Im Übrigen gelten für Rechtsmängel die in Ziff. 7 dieser Einkaufsbedingungen enthaltenen Regelungen sinngemäß.

XV. Haftungsbegrenzungen/-beschränkungen

Der Lieferant haftet - gleich aus welchem Rechtsgrund - ohne Einschränkung nach den gesetzlichen Vorschriften und diesen Einkaufsbedingungen. Jeglicher Beschränkung unserer gesetzlichen und vertraglichen Schadenersatzansprüche (insbesondere aus Verzugs-, Mangel- und Produkthaftung) wird sowohl hinsichtlich des Verschuldensmaßstabs als auch hinsichtlich des Haftungsumfangs und der Haftungshöhe ausdrücklich widersprochen.

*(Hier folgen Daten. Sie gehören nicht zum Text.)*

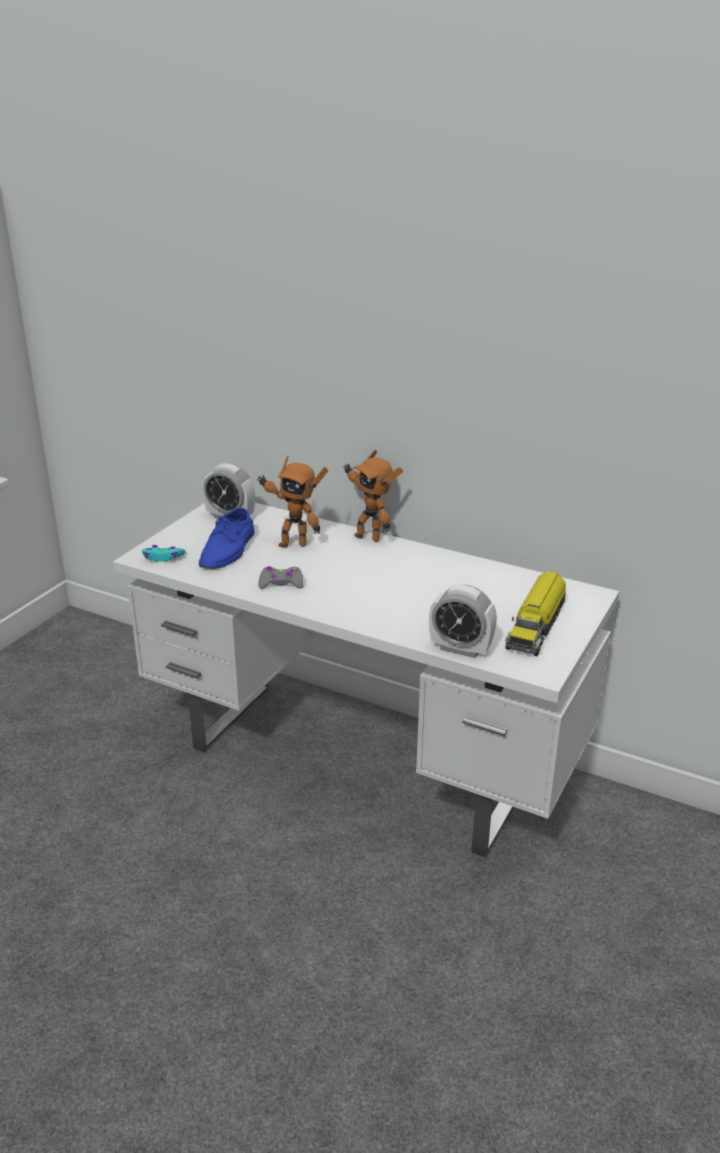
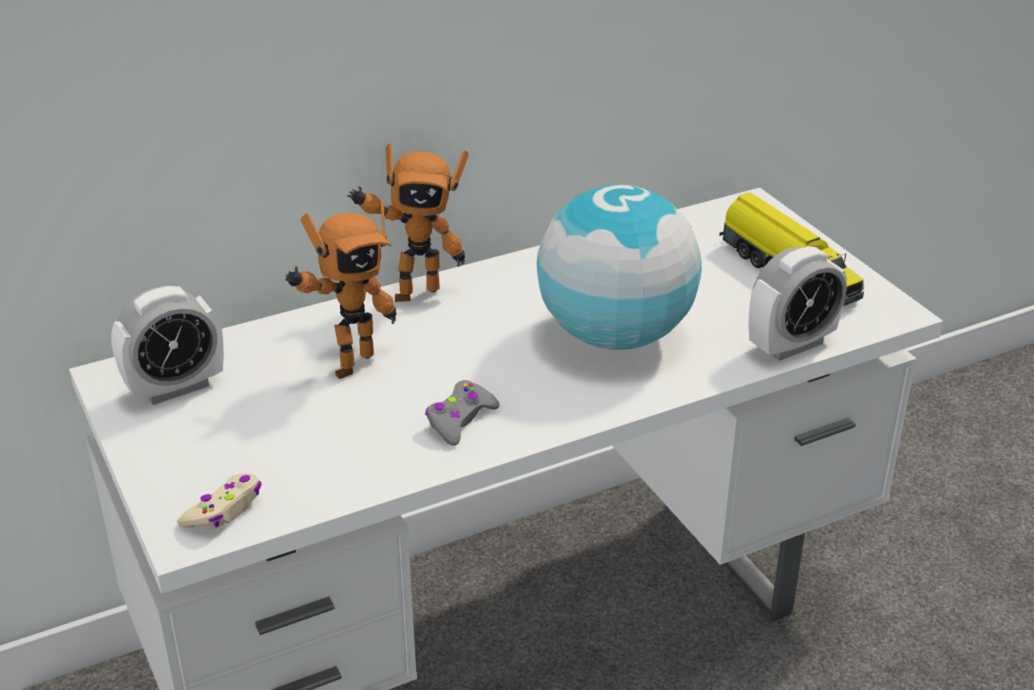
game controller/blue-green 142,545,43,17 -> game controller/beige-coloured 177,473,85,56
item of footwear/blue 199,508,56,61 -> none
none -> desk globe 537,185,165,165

XVI. Entgegenstehende Zurückbehaltungs- und Aufrechnungsverbote, Abtretung

Bei mangelhafter Leistung sind wir berechtigt, unsere Zahlungen in angemessenem Umfang zurückzuhalten, soweit sich nicht aus Treu und Glauben etwas anderes ergibt.
Die Abtretung gegen uns gerichteter Forderungen ist nur mit unserer vorherigen schriftlichen Zustimmung wirksam.
Mit einer Beschränkung unserer gesetzlichen Aufrechnungsmöglichkeiten und der Gel-tendmachung von Zurückbehaltungsrechten sind wir nicht einverstanden.

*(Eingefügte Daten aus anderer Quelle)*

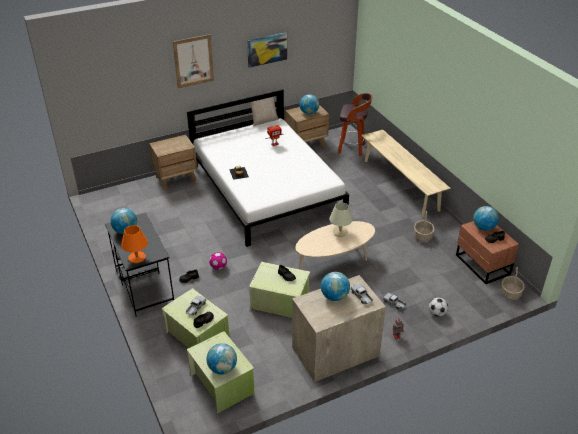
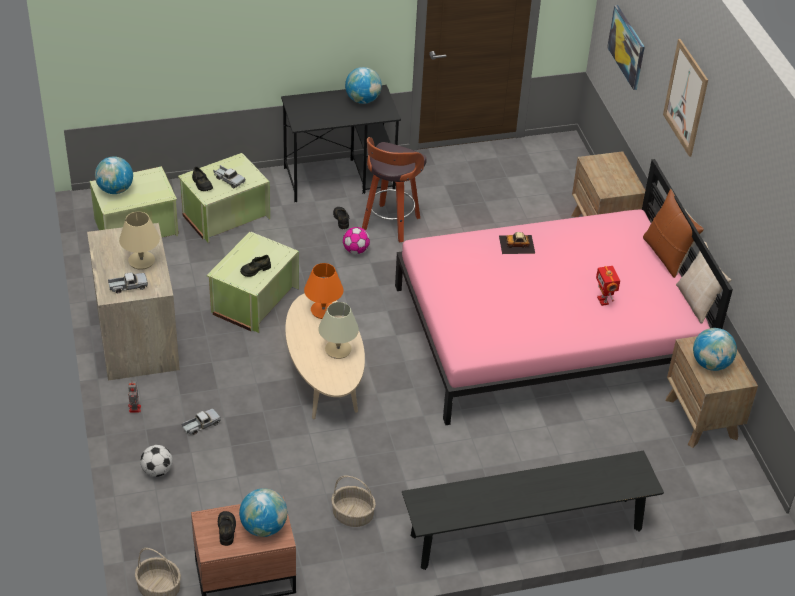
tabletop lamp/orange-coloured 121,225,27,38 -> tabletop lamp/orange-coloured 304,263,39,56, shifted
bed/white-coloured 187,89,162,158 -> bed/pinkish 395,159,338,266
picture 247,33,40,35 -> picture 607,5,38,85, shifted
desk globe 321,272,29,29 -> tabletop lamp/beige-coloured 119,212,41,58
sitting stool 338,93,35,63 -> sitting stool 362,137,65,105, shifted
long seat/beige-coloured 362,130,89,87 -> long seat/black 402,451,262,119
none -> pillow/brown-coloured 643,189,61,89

XVII. Erfüllungsort - Gerichtsstand - Anwendbares Recht

Erfüllungsort für alle Lieferungen und Leistungen ist unser Firmensitz.
Gerichtsstand ist unser Firmensitz. Wir sind jedoch berechtigt, den Lieferanten nach unserer Wahl auch an dessen allgemeinen gesetzlichen Gerichtsstand zu verklagen.
Es gilt materielles deutsches Recht unter Ausschluss der kollisionsrechtlichen Bestimmungen und des UN-Kaufrechtsabkommens (CISG).